Extracted data entries:
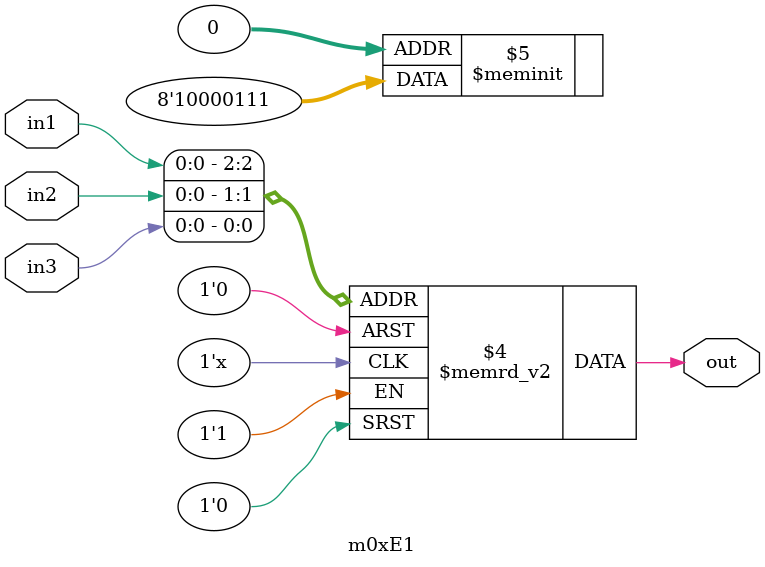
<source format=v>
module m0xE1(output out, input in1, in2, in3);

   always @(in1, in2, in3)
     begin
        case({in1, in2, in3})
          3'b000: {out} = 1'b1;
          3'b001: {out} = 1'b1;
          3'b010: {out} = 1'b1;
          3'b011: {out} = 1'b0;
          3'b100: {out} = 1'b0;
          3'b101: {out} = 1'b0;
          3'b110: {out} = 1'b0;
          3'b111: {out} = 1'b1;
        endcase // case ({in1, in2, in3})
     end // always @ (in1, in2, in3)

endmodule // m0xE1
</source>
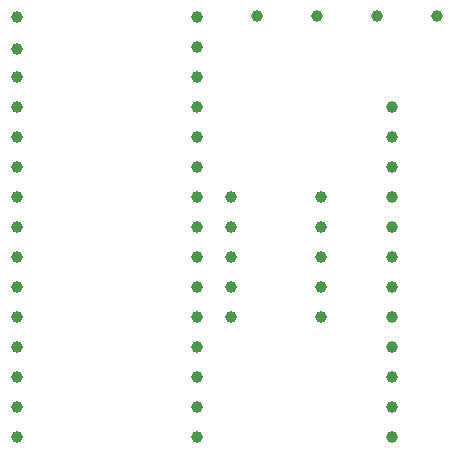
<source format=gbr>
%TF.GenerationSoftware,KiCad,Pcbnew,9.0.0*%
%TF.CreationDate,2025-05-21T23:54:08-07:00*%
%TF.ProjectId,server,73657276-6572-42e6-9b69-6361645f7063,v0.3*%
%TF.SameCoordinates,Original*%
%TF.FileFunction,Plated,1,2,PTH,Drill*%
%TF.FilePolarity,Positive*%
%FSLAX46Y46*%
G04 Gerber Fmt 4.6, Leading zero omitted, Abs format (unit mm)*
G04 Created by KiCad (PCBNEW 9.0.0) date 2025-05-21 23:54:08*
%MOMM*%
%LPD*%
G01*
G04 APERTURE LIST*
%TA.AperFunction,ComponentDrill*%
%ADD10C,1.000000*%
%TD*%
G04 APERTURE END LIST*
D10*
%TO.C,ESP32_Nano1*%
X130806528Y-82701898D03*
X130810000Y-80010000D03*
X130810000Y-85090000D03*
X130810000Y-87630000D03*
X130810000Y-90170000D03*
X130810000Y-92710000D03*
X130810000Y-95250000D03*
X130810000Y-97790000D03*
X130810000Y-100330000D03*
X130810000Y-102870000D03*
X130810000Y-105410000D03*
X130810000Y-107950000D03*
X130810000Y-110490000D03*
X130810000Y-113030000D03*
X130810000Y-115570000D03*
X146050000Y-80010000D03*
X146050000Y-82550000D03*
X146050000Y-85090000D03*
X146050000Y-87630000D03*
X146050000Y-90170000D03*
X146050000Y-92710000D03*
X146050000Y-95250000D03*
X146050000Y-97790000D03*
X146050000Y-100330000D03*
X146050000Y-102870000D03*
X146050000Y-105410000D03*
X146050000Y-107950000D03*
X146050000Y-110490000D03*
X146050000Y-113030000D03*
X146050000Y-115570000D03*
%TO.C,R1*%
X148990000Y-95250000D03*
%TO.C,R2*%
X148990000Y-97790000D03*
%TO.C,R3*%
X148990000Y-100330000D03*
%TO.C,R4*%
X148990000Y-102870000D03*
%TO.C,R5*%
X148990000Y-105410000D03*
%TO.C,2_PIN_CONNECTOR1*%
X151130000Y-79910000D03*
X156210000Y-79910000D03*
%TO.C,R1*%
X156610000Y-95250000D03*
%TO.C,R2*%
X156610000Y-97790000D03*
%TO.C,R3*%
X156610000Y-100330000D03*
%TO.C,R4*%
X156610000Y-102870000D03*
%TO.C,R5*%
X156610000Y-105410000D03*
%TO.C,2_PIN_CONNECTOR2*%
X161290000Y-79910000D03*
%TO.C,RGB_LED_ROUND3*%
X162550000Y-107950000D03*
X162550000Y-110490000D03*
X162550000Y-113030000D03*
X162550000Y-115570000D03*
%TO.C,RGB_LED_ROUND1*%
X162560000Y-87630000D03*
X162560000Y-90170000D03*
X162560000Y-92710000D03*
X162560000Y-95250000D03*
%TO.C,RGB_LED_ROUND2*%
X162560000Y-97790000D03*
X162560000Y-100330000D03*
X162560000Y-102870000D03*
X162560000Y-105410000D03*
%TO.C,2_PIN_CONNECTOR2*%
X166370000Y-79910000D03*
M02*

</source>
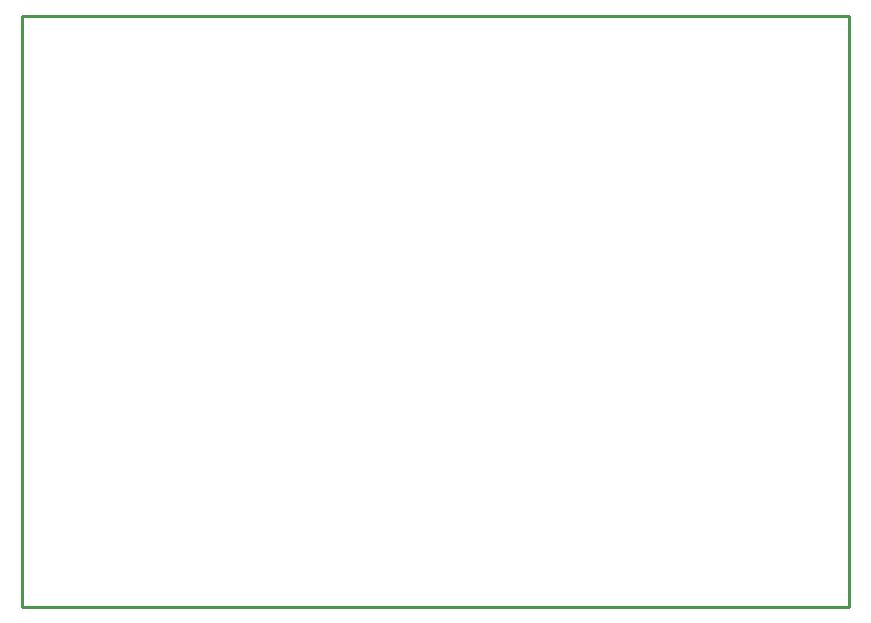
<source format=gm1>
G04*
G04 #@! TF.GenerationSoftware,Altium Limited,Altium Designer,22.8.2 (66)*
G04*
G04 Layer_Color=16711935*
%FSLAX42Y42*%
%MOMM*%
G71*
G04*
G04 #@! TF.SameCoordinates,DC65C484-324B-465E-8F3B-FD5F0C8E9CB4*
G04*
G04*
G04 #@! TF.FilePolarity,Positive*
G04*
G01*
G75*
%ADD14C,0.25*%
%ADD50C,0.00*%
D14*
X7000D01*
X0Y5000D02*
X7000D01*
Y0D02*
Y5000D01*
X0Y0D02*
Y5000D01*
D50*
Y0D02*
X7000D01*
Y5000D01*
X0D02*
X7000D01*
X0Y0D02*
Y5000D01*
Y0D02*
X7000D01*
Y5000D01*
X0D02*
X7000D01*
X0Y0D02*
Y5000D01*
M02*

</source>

» **ASSIGNMENT**
Output the records above as they stand, from the first line to the line with "X130810000Y-102870000D03*", inclusive, and exclude the pictures.

» **ANSWER TO THE EXERCISE**
<source format=v>
module m0xE1(output out, input in1, in2, in3);

   always @(in1, in2, in3)
     begin
        case({in1, in2, in3})
          3'b000: {out} = 1'b1;
          3'b001: {out} = 1'b1;
          3'b010: {out} = 1'b1;
          3'b011: {out} = 1'b0;
          3'b100: {out} = 1'b0;
          3'b101: {out} = 1'b0;
          3'b110: {out} = 1'b0;
          3'b111: {out} = 1'b1;
        endcase // case ({in1, in2, in3})
     end // always @ (in1, in2, in3)

endmodule // m0xE1
</source>
<source format=gbr>
%TF.GenerationSoftware,KiCad,Pcbnew,9.0.0*%
%TF.CreationDate,2025-05-21T23:54:08-07:00*%
%TF.ProjectId,server,73657276-6572-42e6-9b69-6361645f7063,v0.3*%
%TF.SameCoordinates,Original*%
%TF.FileFunction,Plated,1,2,PTH,Drill*%
%TF.FilePolarity,Positive*%
%FSLAX46Y46*%
G04 Gerber Fmt 4.6, Leading zero omitted, Abs format (unit mm)*
G04 Created by KiCad (PCBNEW 9.0.0) date 2025-05-21 23:54:08*
%MOMM*%
%LPD*%
G01*
G04 APERTURE LIST*
%TA.AperFunction,ComponentDrill*%
%ADD10C,1.000000*%
%TD*%
G04 APERTURE END LIST*
D10*
%TO.C,ESP32_Nano1*%
X130806528Y-82701898D03*
X130810000Y-80010000D03*
X130810000Y-85090000D03*
X130810000Y-87630000D03*
X130810000Y-90170000D03*
X130810000Y-92710000D03*
X130810000Y-95250000D03*
X130810000Y-97790000D03*
X130810000Y-100330000D03*
X130810000Y-102870000D03*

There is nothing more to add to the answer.